It was a necessary step in trying to pry information from two members of former President Donald Trump’s inner circle who were closely aligned with him as he tried to overturn his 2020 election loss.
Navarro served as a trade adviser during the Trump administration, and Scavino served as White House deputy chief of staff. Both men have stonewalled the committee, citing potential “executive privilege” claims made by Trump. But Trump is obviously not the president, has no authority to make those claims and, in fact, hasn’t made those claims in either man’s case.
The committee has every reason to want their testimony. The two were involved in — and likely have damning details about — Trump’s effort to keep himself in power.
As Democratic Rep. Jamie Raskin, a member of the Jan. 6 committee, explained during the panel's vote, "privilege does not apply to private political business — much less to criminal activity like conducting coups or insurrections against the government."
It can be hard to keep up with the rampant misconduct that occurred under the Trump regime, but Navarro and Scavino are two key figures to know.
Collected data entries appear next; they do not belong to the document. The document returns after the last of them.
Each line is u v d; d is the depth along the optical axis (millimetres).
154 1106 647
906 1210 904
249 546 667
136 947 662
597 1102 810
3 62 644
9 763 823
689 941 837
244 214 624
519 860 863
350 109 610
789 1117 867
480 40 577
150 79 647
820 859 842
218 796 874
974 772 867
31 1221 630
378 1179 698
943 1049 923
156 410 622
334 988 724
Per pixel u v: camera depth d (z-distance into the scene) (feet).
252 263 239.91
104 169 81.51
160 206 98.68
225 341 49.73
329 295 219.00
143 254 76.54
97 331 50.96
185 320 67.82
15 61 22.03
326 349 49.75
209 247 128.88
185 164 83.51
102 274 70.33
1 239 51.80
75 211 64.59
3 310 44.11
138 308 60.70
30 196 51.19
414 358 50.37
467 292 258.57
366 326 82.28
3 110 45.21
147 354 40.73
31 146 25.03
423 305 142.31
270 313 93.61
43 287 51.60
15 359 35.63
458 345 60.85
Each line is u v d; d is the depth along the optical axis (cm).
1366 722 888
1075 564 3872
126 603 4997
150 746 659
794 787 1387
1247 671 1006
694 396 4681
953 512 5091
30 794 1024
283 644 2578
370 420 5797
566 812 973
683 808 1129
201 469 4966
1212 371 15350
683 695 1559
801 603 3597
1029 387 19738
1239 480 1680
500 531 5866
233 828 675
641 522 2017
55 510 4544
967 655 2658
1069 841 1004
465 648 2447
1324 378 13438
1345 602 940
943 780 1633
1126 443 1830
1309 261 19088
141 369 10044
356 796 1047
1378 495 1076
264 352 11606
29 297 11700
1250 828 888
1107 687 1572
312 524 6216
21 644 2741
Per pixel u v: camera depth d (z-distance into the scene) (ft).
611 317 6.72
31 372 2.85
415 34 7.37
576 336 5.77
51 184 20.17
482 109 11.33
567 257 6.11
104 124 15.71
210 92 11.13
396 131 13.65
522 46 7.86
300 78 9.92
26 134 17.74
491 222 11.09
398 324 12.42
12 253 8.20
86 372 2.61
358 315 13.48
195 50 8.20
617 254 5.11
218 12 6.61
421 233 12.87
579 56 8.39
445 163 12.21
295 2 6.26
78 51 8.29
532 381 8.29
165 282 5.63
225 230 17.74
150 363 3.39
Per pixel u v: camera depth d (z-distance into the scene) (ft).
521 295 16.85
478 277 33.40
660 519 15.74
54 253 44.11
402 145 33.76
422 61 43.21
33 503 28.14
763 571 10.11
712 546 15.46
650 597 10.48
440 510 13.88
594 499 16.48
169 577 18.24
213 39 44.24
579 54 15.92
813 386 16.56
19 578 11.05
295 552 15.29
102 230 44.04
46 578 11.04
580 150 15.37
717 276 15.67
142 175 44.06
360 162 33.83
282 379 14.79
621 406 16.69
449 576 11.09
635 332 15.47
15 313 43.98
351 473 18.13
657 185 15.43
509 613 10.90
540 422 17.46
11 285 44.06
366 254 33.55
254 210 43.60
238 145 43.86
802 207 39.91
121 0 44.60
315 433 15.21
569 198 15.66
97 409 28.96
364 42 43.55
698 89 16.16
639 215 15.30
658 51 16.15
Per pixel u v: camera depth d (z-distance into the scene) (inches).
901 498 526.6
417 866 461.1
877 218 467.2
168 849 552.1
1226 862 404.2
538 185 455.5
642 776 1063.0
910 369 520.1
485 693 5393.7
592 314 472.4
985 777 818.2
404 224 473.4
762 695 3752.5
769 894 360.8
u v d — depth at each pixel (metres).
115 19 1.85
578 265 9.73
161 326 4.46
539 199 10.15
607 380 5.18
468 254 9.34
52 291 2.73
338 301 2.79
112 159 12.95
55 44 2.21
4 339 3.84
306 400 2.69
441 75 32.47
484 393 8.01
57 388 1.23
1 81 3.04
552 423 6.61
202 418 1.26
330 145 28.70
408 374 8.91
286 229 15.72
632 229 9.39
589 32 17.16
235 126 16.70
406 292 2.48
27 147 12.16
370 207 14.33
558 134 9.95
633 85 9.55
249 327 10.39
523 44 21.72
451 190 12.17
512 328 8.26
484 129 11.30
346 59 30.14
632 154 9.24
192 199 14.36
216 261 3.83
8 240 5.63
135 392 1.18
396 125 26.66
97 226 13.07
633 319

Navarro has openly shared details of his and other Trump officials’ plot to prevent certification of the 2020 election results, a plan they termed the “Green Bay Sweep.”
Scavino helped manage Trump’s social media accounts, which were frequent sources of election-related disinformation before Trump was booted off of platforms such as Facebook and Twitter following the Capitol riot. The Jan. 6 committee has accused Scavino of “spreading false information via social media regarding alleged election fraud and recruiting a crowd to Washington for the events of January 6th.”
Just hours before the committee voted in favor of contempt charges against Navarro and Scavino, a judge said it was “obvious” that Trump's scheme to overturn the election was illegal. That ruling ordered right-wing lawyer John Eastman, who helped hatch the plot, to turn over documents sought by the Jan. 6 committee.
Navarro and Scavino should have looked at that ruling with concern. Their justification for withholding information from the committee is no stronger than Eastman’s.